TASK TO CARRY OUT:
Extract all lines from the data beneath that include the word "hand".
[[ GIVEN DATA, beginning ]]
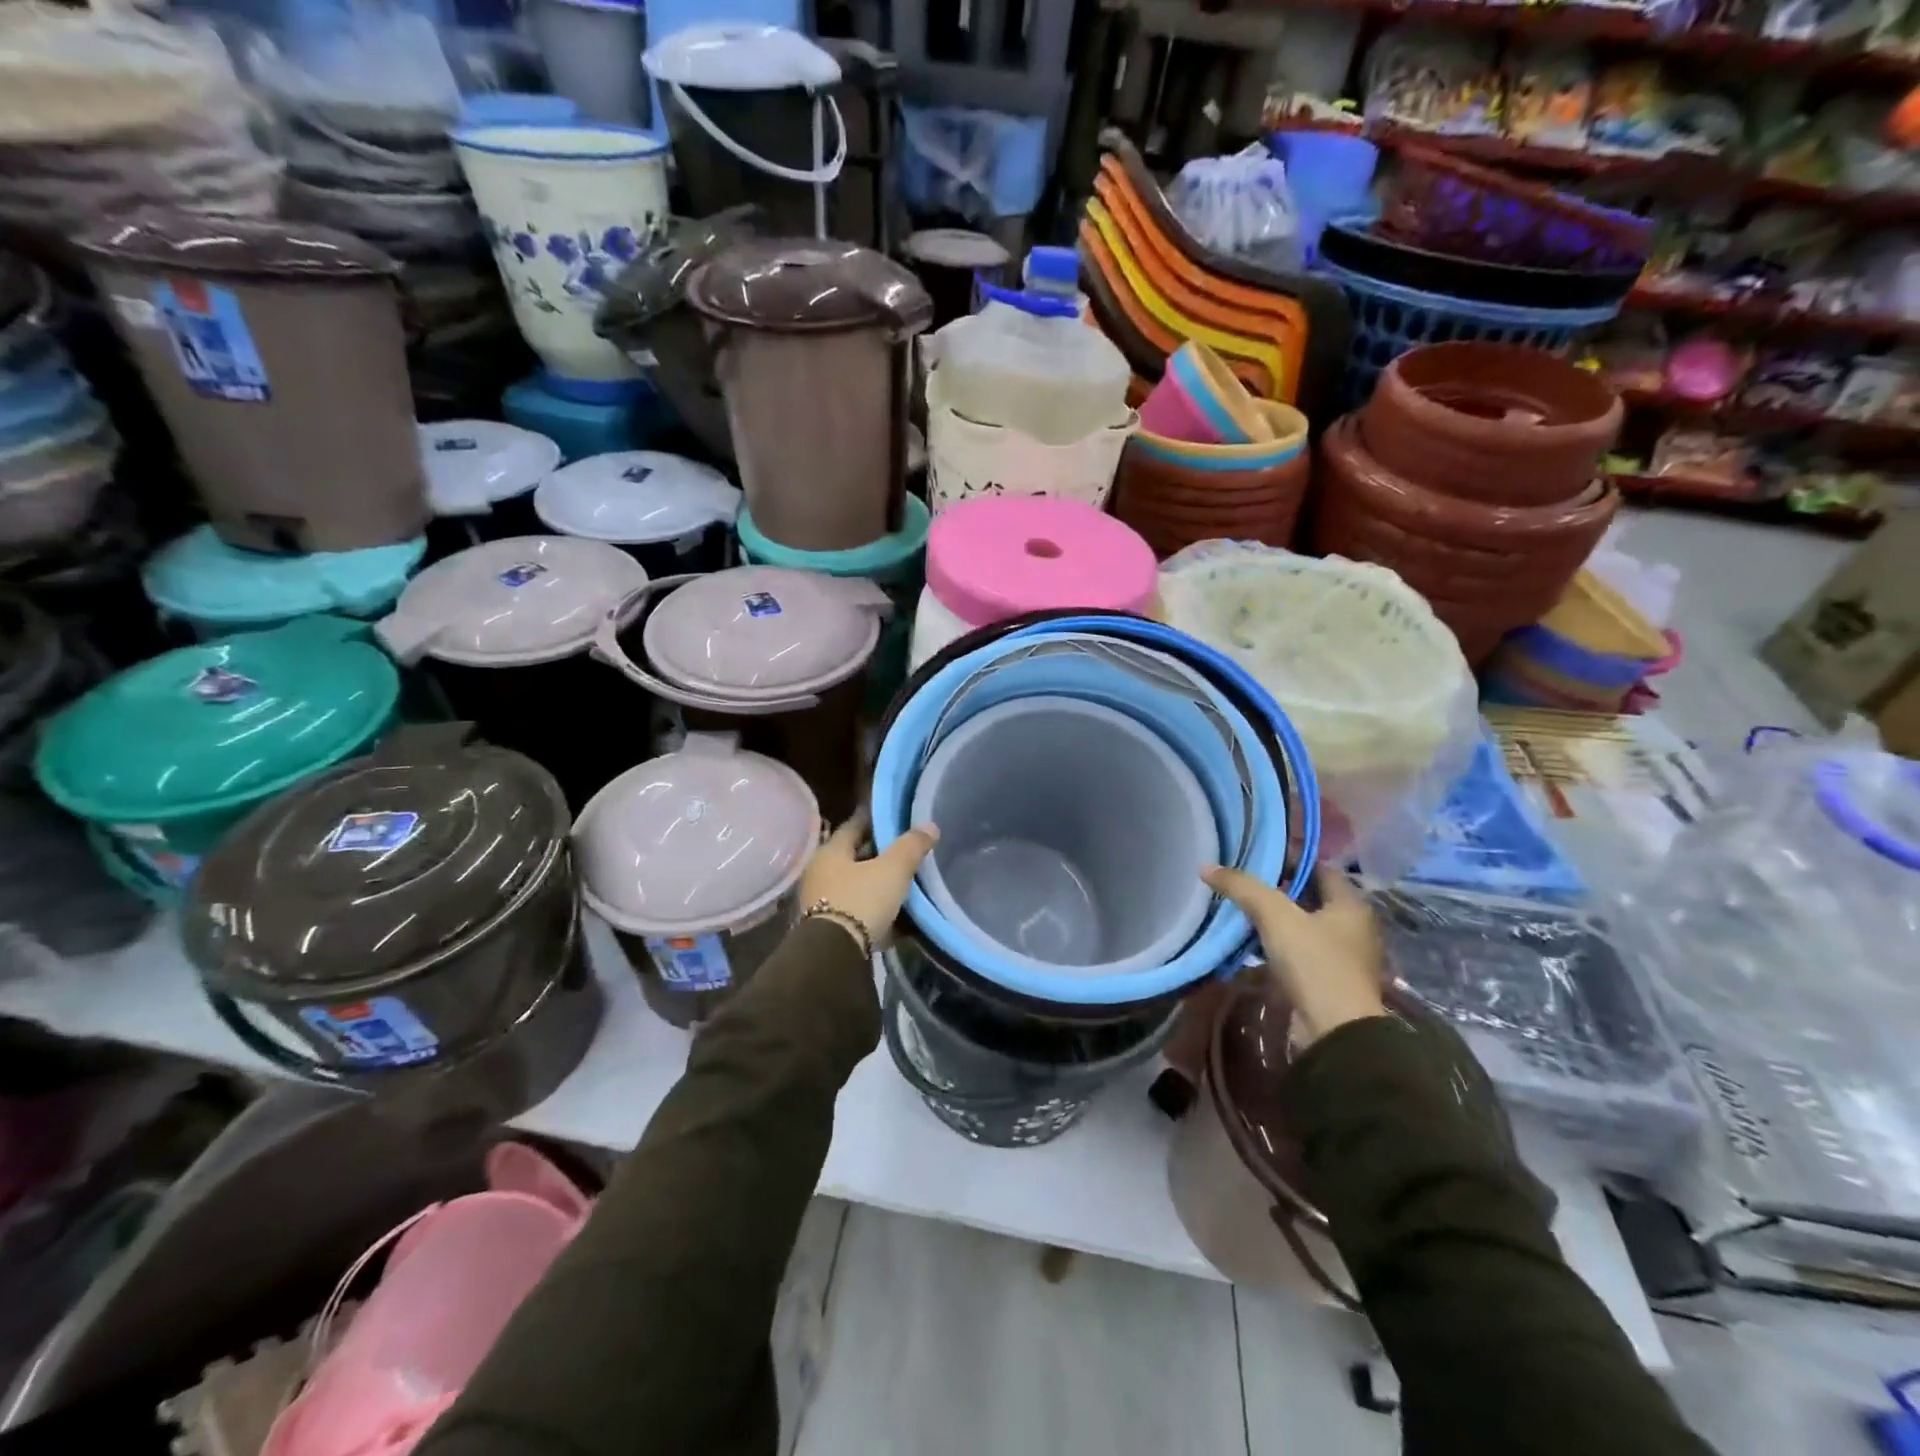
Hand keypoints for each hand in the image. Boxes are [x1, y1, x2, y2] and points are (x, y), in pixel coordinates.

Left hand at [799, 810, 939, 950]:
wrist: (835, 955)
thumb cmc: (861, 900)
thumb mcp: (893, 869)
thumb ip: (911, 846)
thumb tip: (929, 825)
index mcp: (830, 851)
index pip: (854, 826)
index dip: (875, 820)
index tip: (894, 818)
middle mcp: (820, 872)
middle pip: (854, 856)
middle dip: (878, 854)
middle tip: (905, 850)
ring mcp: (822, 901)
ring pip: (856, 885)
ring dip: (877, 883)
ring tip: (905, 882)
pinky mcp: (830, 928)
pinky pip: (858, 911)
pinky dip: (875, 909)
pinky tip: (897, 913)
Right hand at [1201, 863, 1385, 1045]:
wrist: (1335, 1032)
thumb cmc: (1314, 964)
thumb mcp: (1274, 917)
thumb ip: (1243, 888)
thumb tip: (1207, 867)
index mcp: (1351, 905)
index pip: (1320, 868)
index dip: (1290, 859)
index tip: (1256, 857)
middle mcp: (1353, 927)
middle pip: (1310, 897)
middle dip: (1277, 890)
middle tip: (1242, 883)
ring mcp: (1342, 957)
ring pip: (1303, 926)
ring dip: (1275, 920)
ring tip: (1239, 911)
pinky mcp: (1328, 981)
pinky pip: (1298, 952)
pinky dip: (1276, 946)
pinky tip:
[[ GIVEN DATA, end ]]
OUTPUT OF THE TASK:
Hand keypoints for each hand in the image. Boxes are [x1, y1, x2, y2] and points are (x, y), in pixel coordinates.
Left hand at [799, 810, 939, 950]:
Right hand at [1201, 863, 1385, 1045]:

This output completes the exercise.